OSHA places the requirement on employers. Manufacturers can continue to produce conventional devices, but the Bloodborne Pathogen Standard states that "engineering and work practice controls shall be used to eliminate or minimize employee exposure."
The EXPO-S.T.O.P. survey didn't ask detailed questions about the type of sharp involved in the injuries. In 2011, the greatest number of injuries (37%) occurred from disposable syringes, according to EPINet data from the University of Virginia's International Healthcare Worker Safety Center collected from 32 hospitals. About half of the sharps injuries involved conventional devices.

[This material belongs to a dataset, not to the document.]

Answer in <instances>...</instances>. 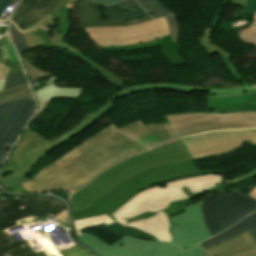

Surveillance of Massachusetts hospitals revealed a similar profile. In 2010, hypodermic needles were the greatest source of needlesticks (29%) and more than half (57%) of the sharps injuries occurred with conventional devices. In fact, one-quarter of the needlesticks with hypodermic needles involved devices with no safety feature.
The EXPO-S.T.O.P. survey needlestick rates were slightly higher than those detected in EPINet and the Massachusetts surveillance.
For non-teaching hospitals, the rate was 17.8 injuries per 100 occupied beds; it was 27.4 per 100 occupied beds for teaching hospitals, and the overall rate was 24.0 per 100 occupied beds.
That rate is a snapshot of the sharps injury risk, not a benchmark, notes Grimmond. "I don't think people should think 'I'm doing all right, I'm up with the U.S. benchmark,'" he says. "We need to put zero back on the radar."
AOHP identified "best practice" hospitals that had lower-than-average needlestick rates. The hospitals provided intense (one-on-one) education with competency testing, involved management in their sharps safety efforts, and monitored and took action on needlestick trends. (See related story, below.)
In successful hospitals, managers and employees took ownership of the sharps safety program. Unit managers were responsible for safe practices, and employees also were expected to use safety devices and follow safety protocols, says Good.
Prevention impacts bottom line
AOHP plans to repeat the survey in 2014. Gathering information from across the country provides valuable information and brings sharps safety back to the forefront, says Dee Tyler, RN, COHN-S, FAAOHN, director of medical management for Coverys Insurance Services in Lansing, MI, and executive president of AOHP.
"We didn't feel there was a lot of good information about what was going on in health care facilities regarding sharps injuries. That's why we felt it was a vital survey," she says.
Each needlestick represents a potential emotional trauma for an employee and a risk for the health care facility, she notes. "Prevention can save not only the individual the tremendous suffering from the results of a sharps injury, but it also impacts the hospital's bottom line," she says. "It only takes one case. A lot of those [HIV or hepatitis] medications are several thousand dollars a month, should they convert."
OSHA requires hospitals to have an exposure control plan that they update annually, as they consider new technology that may further reduce risk. Hospitals should use that annual review as a way to lower their needlestick rates, says Grimmond.
"If you're still getting injuries in certain procedures, don't be satisfied," he says. "Look at new technology. Get your frontline staff to help you find a better way."
Reference
- Grimmond T and Good L. EXPO-S.T.O.P.: A national survey and estimate of sharps injuries and mucocutaneous blood exposures among healthcare workers in USA. Journal of AOHP in Healthcare 2013; 33:31-36.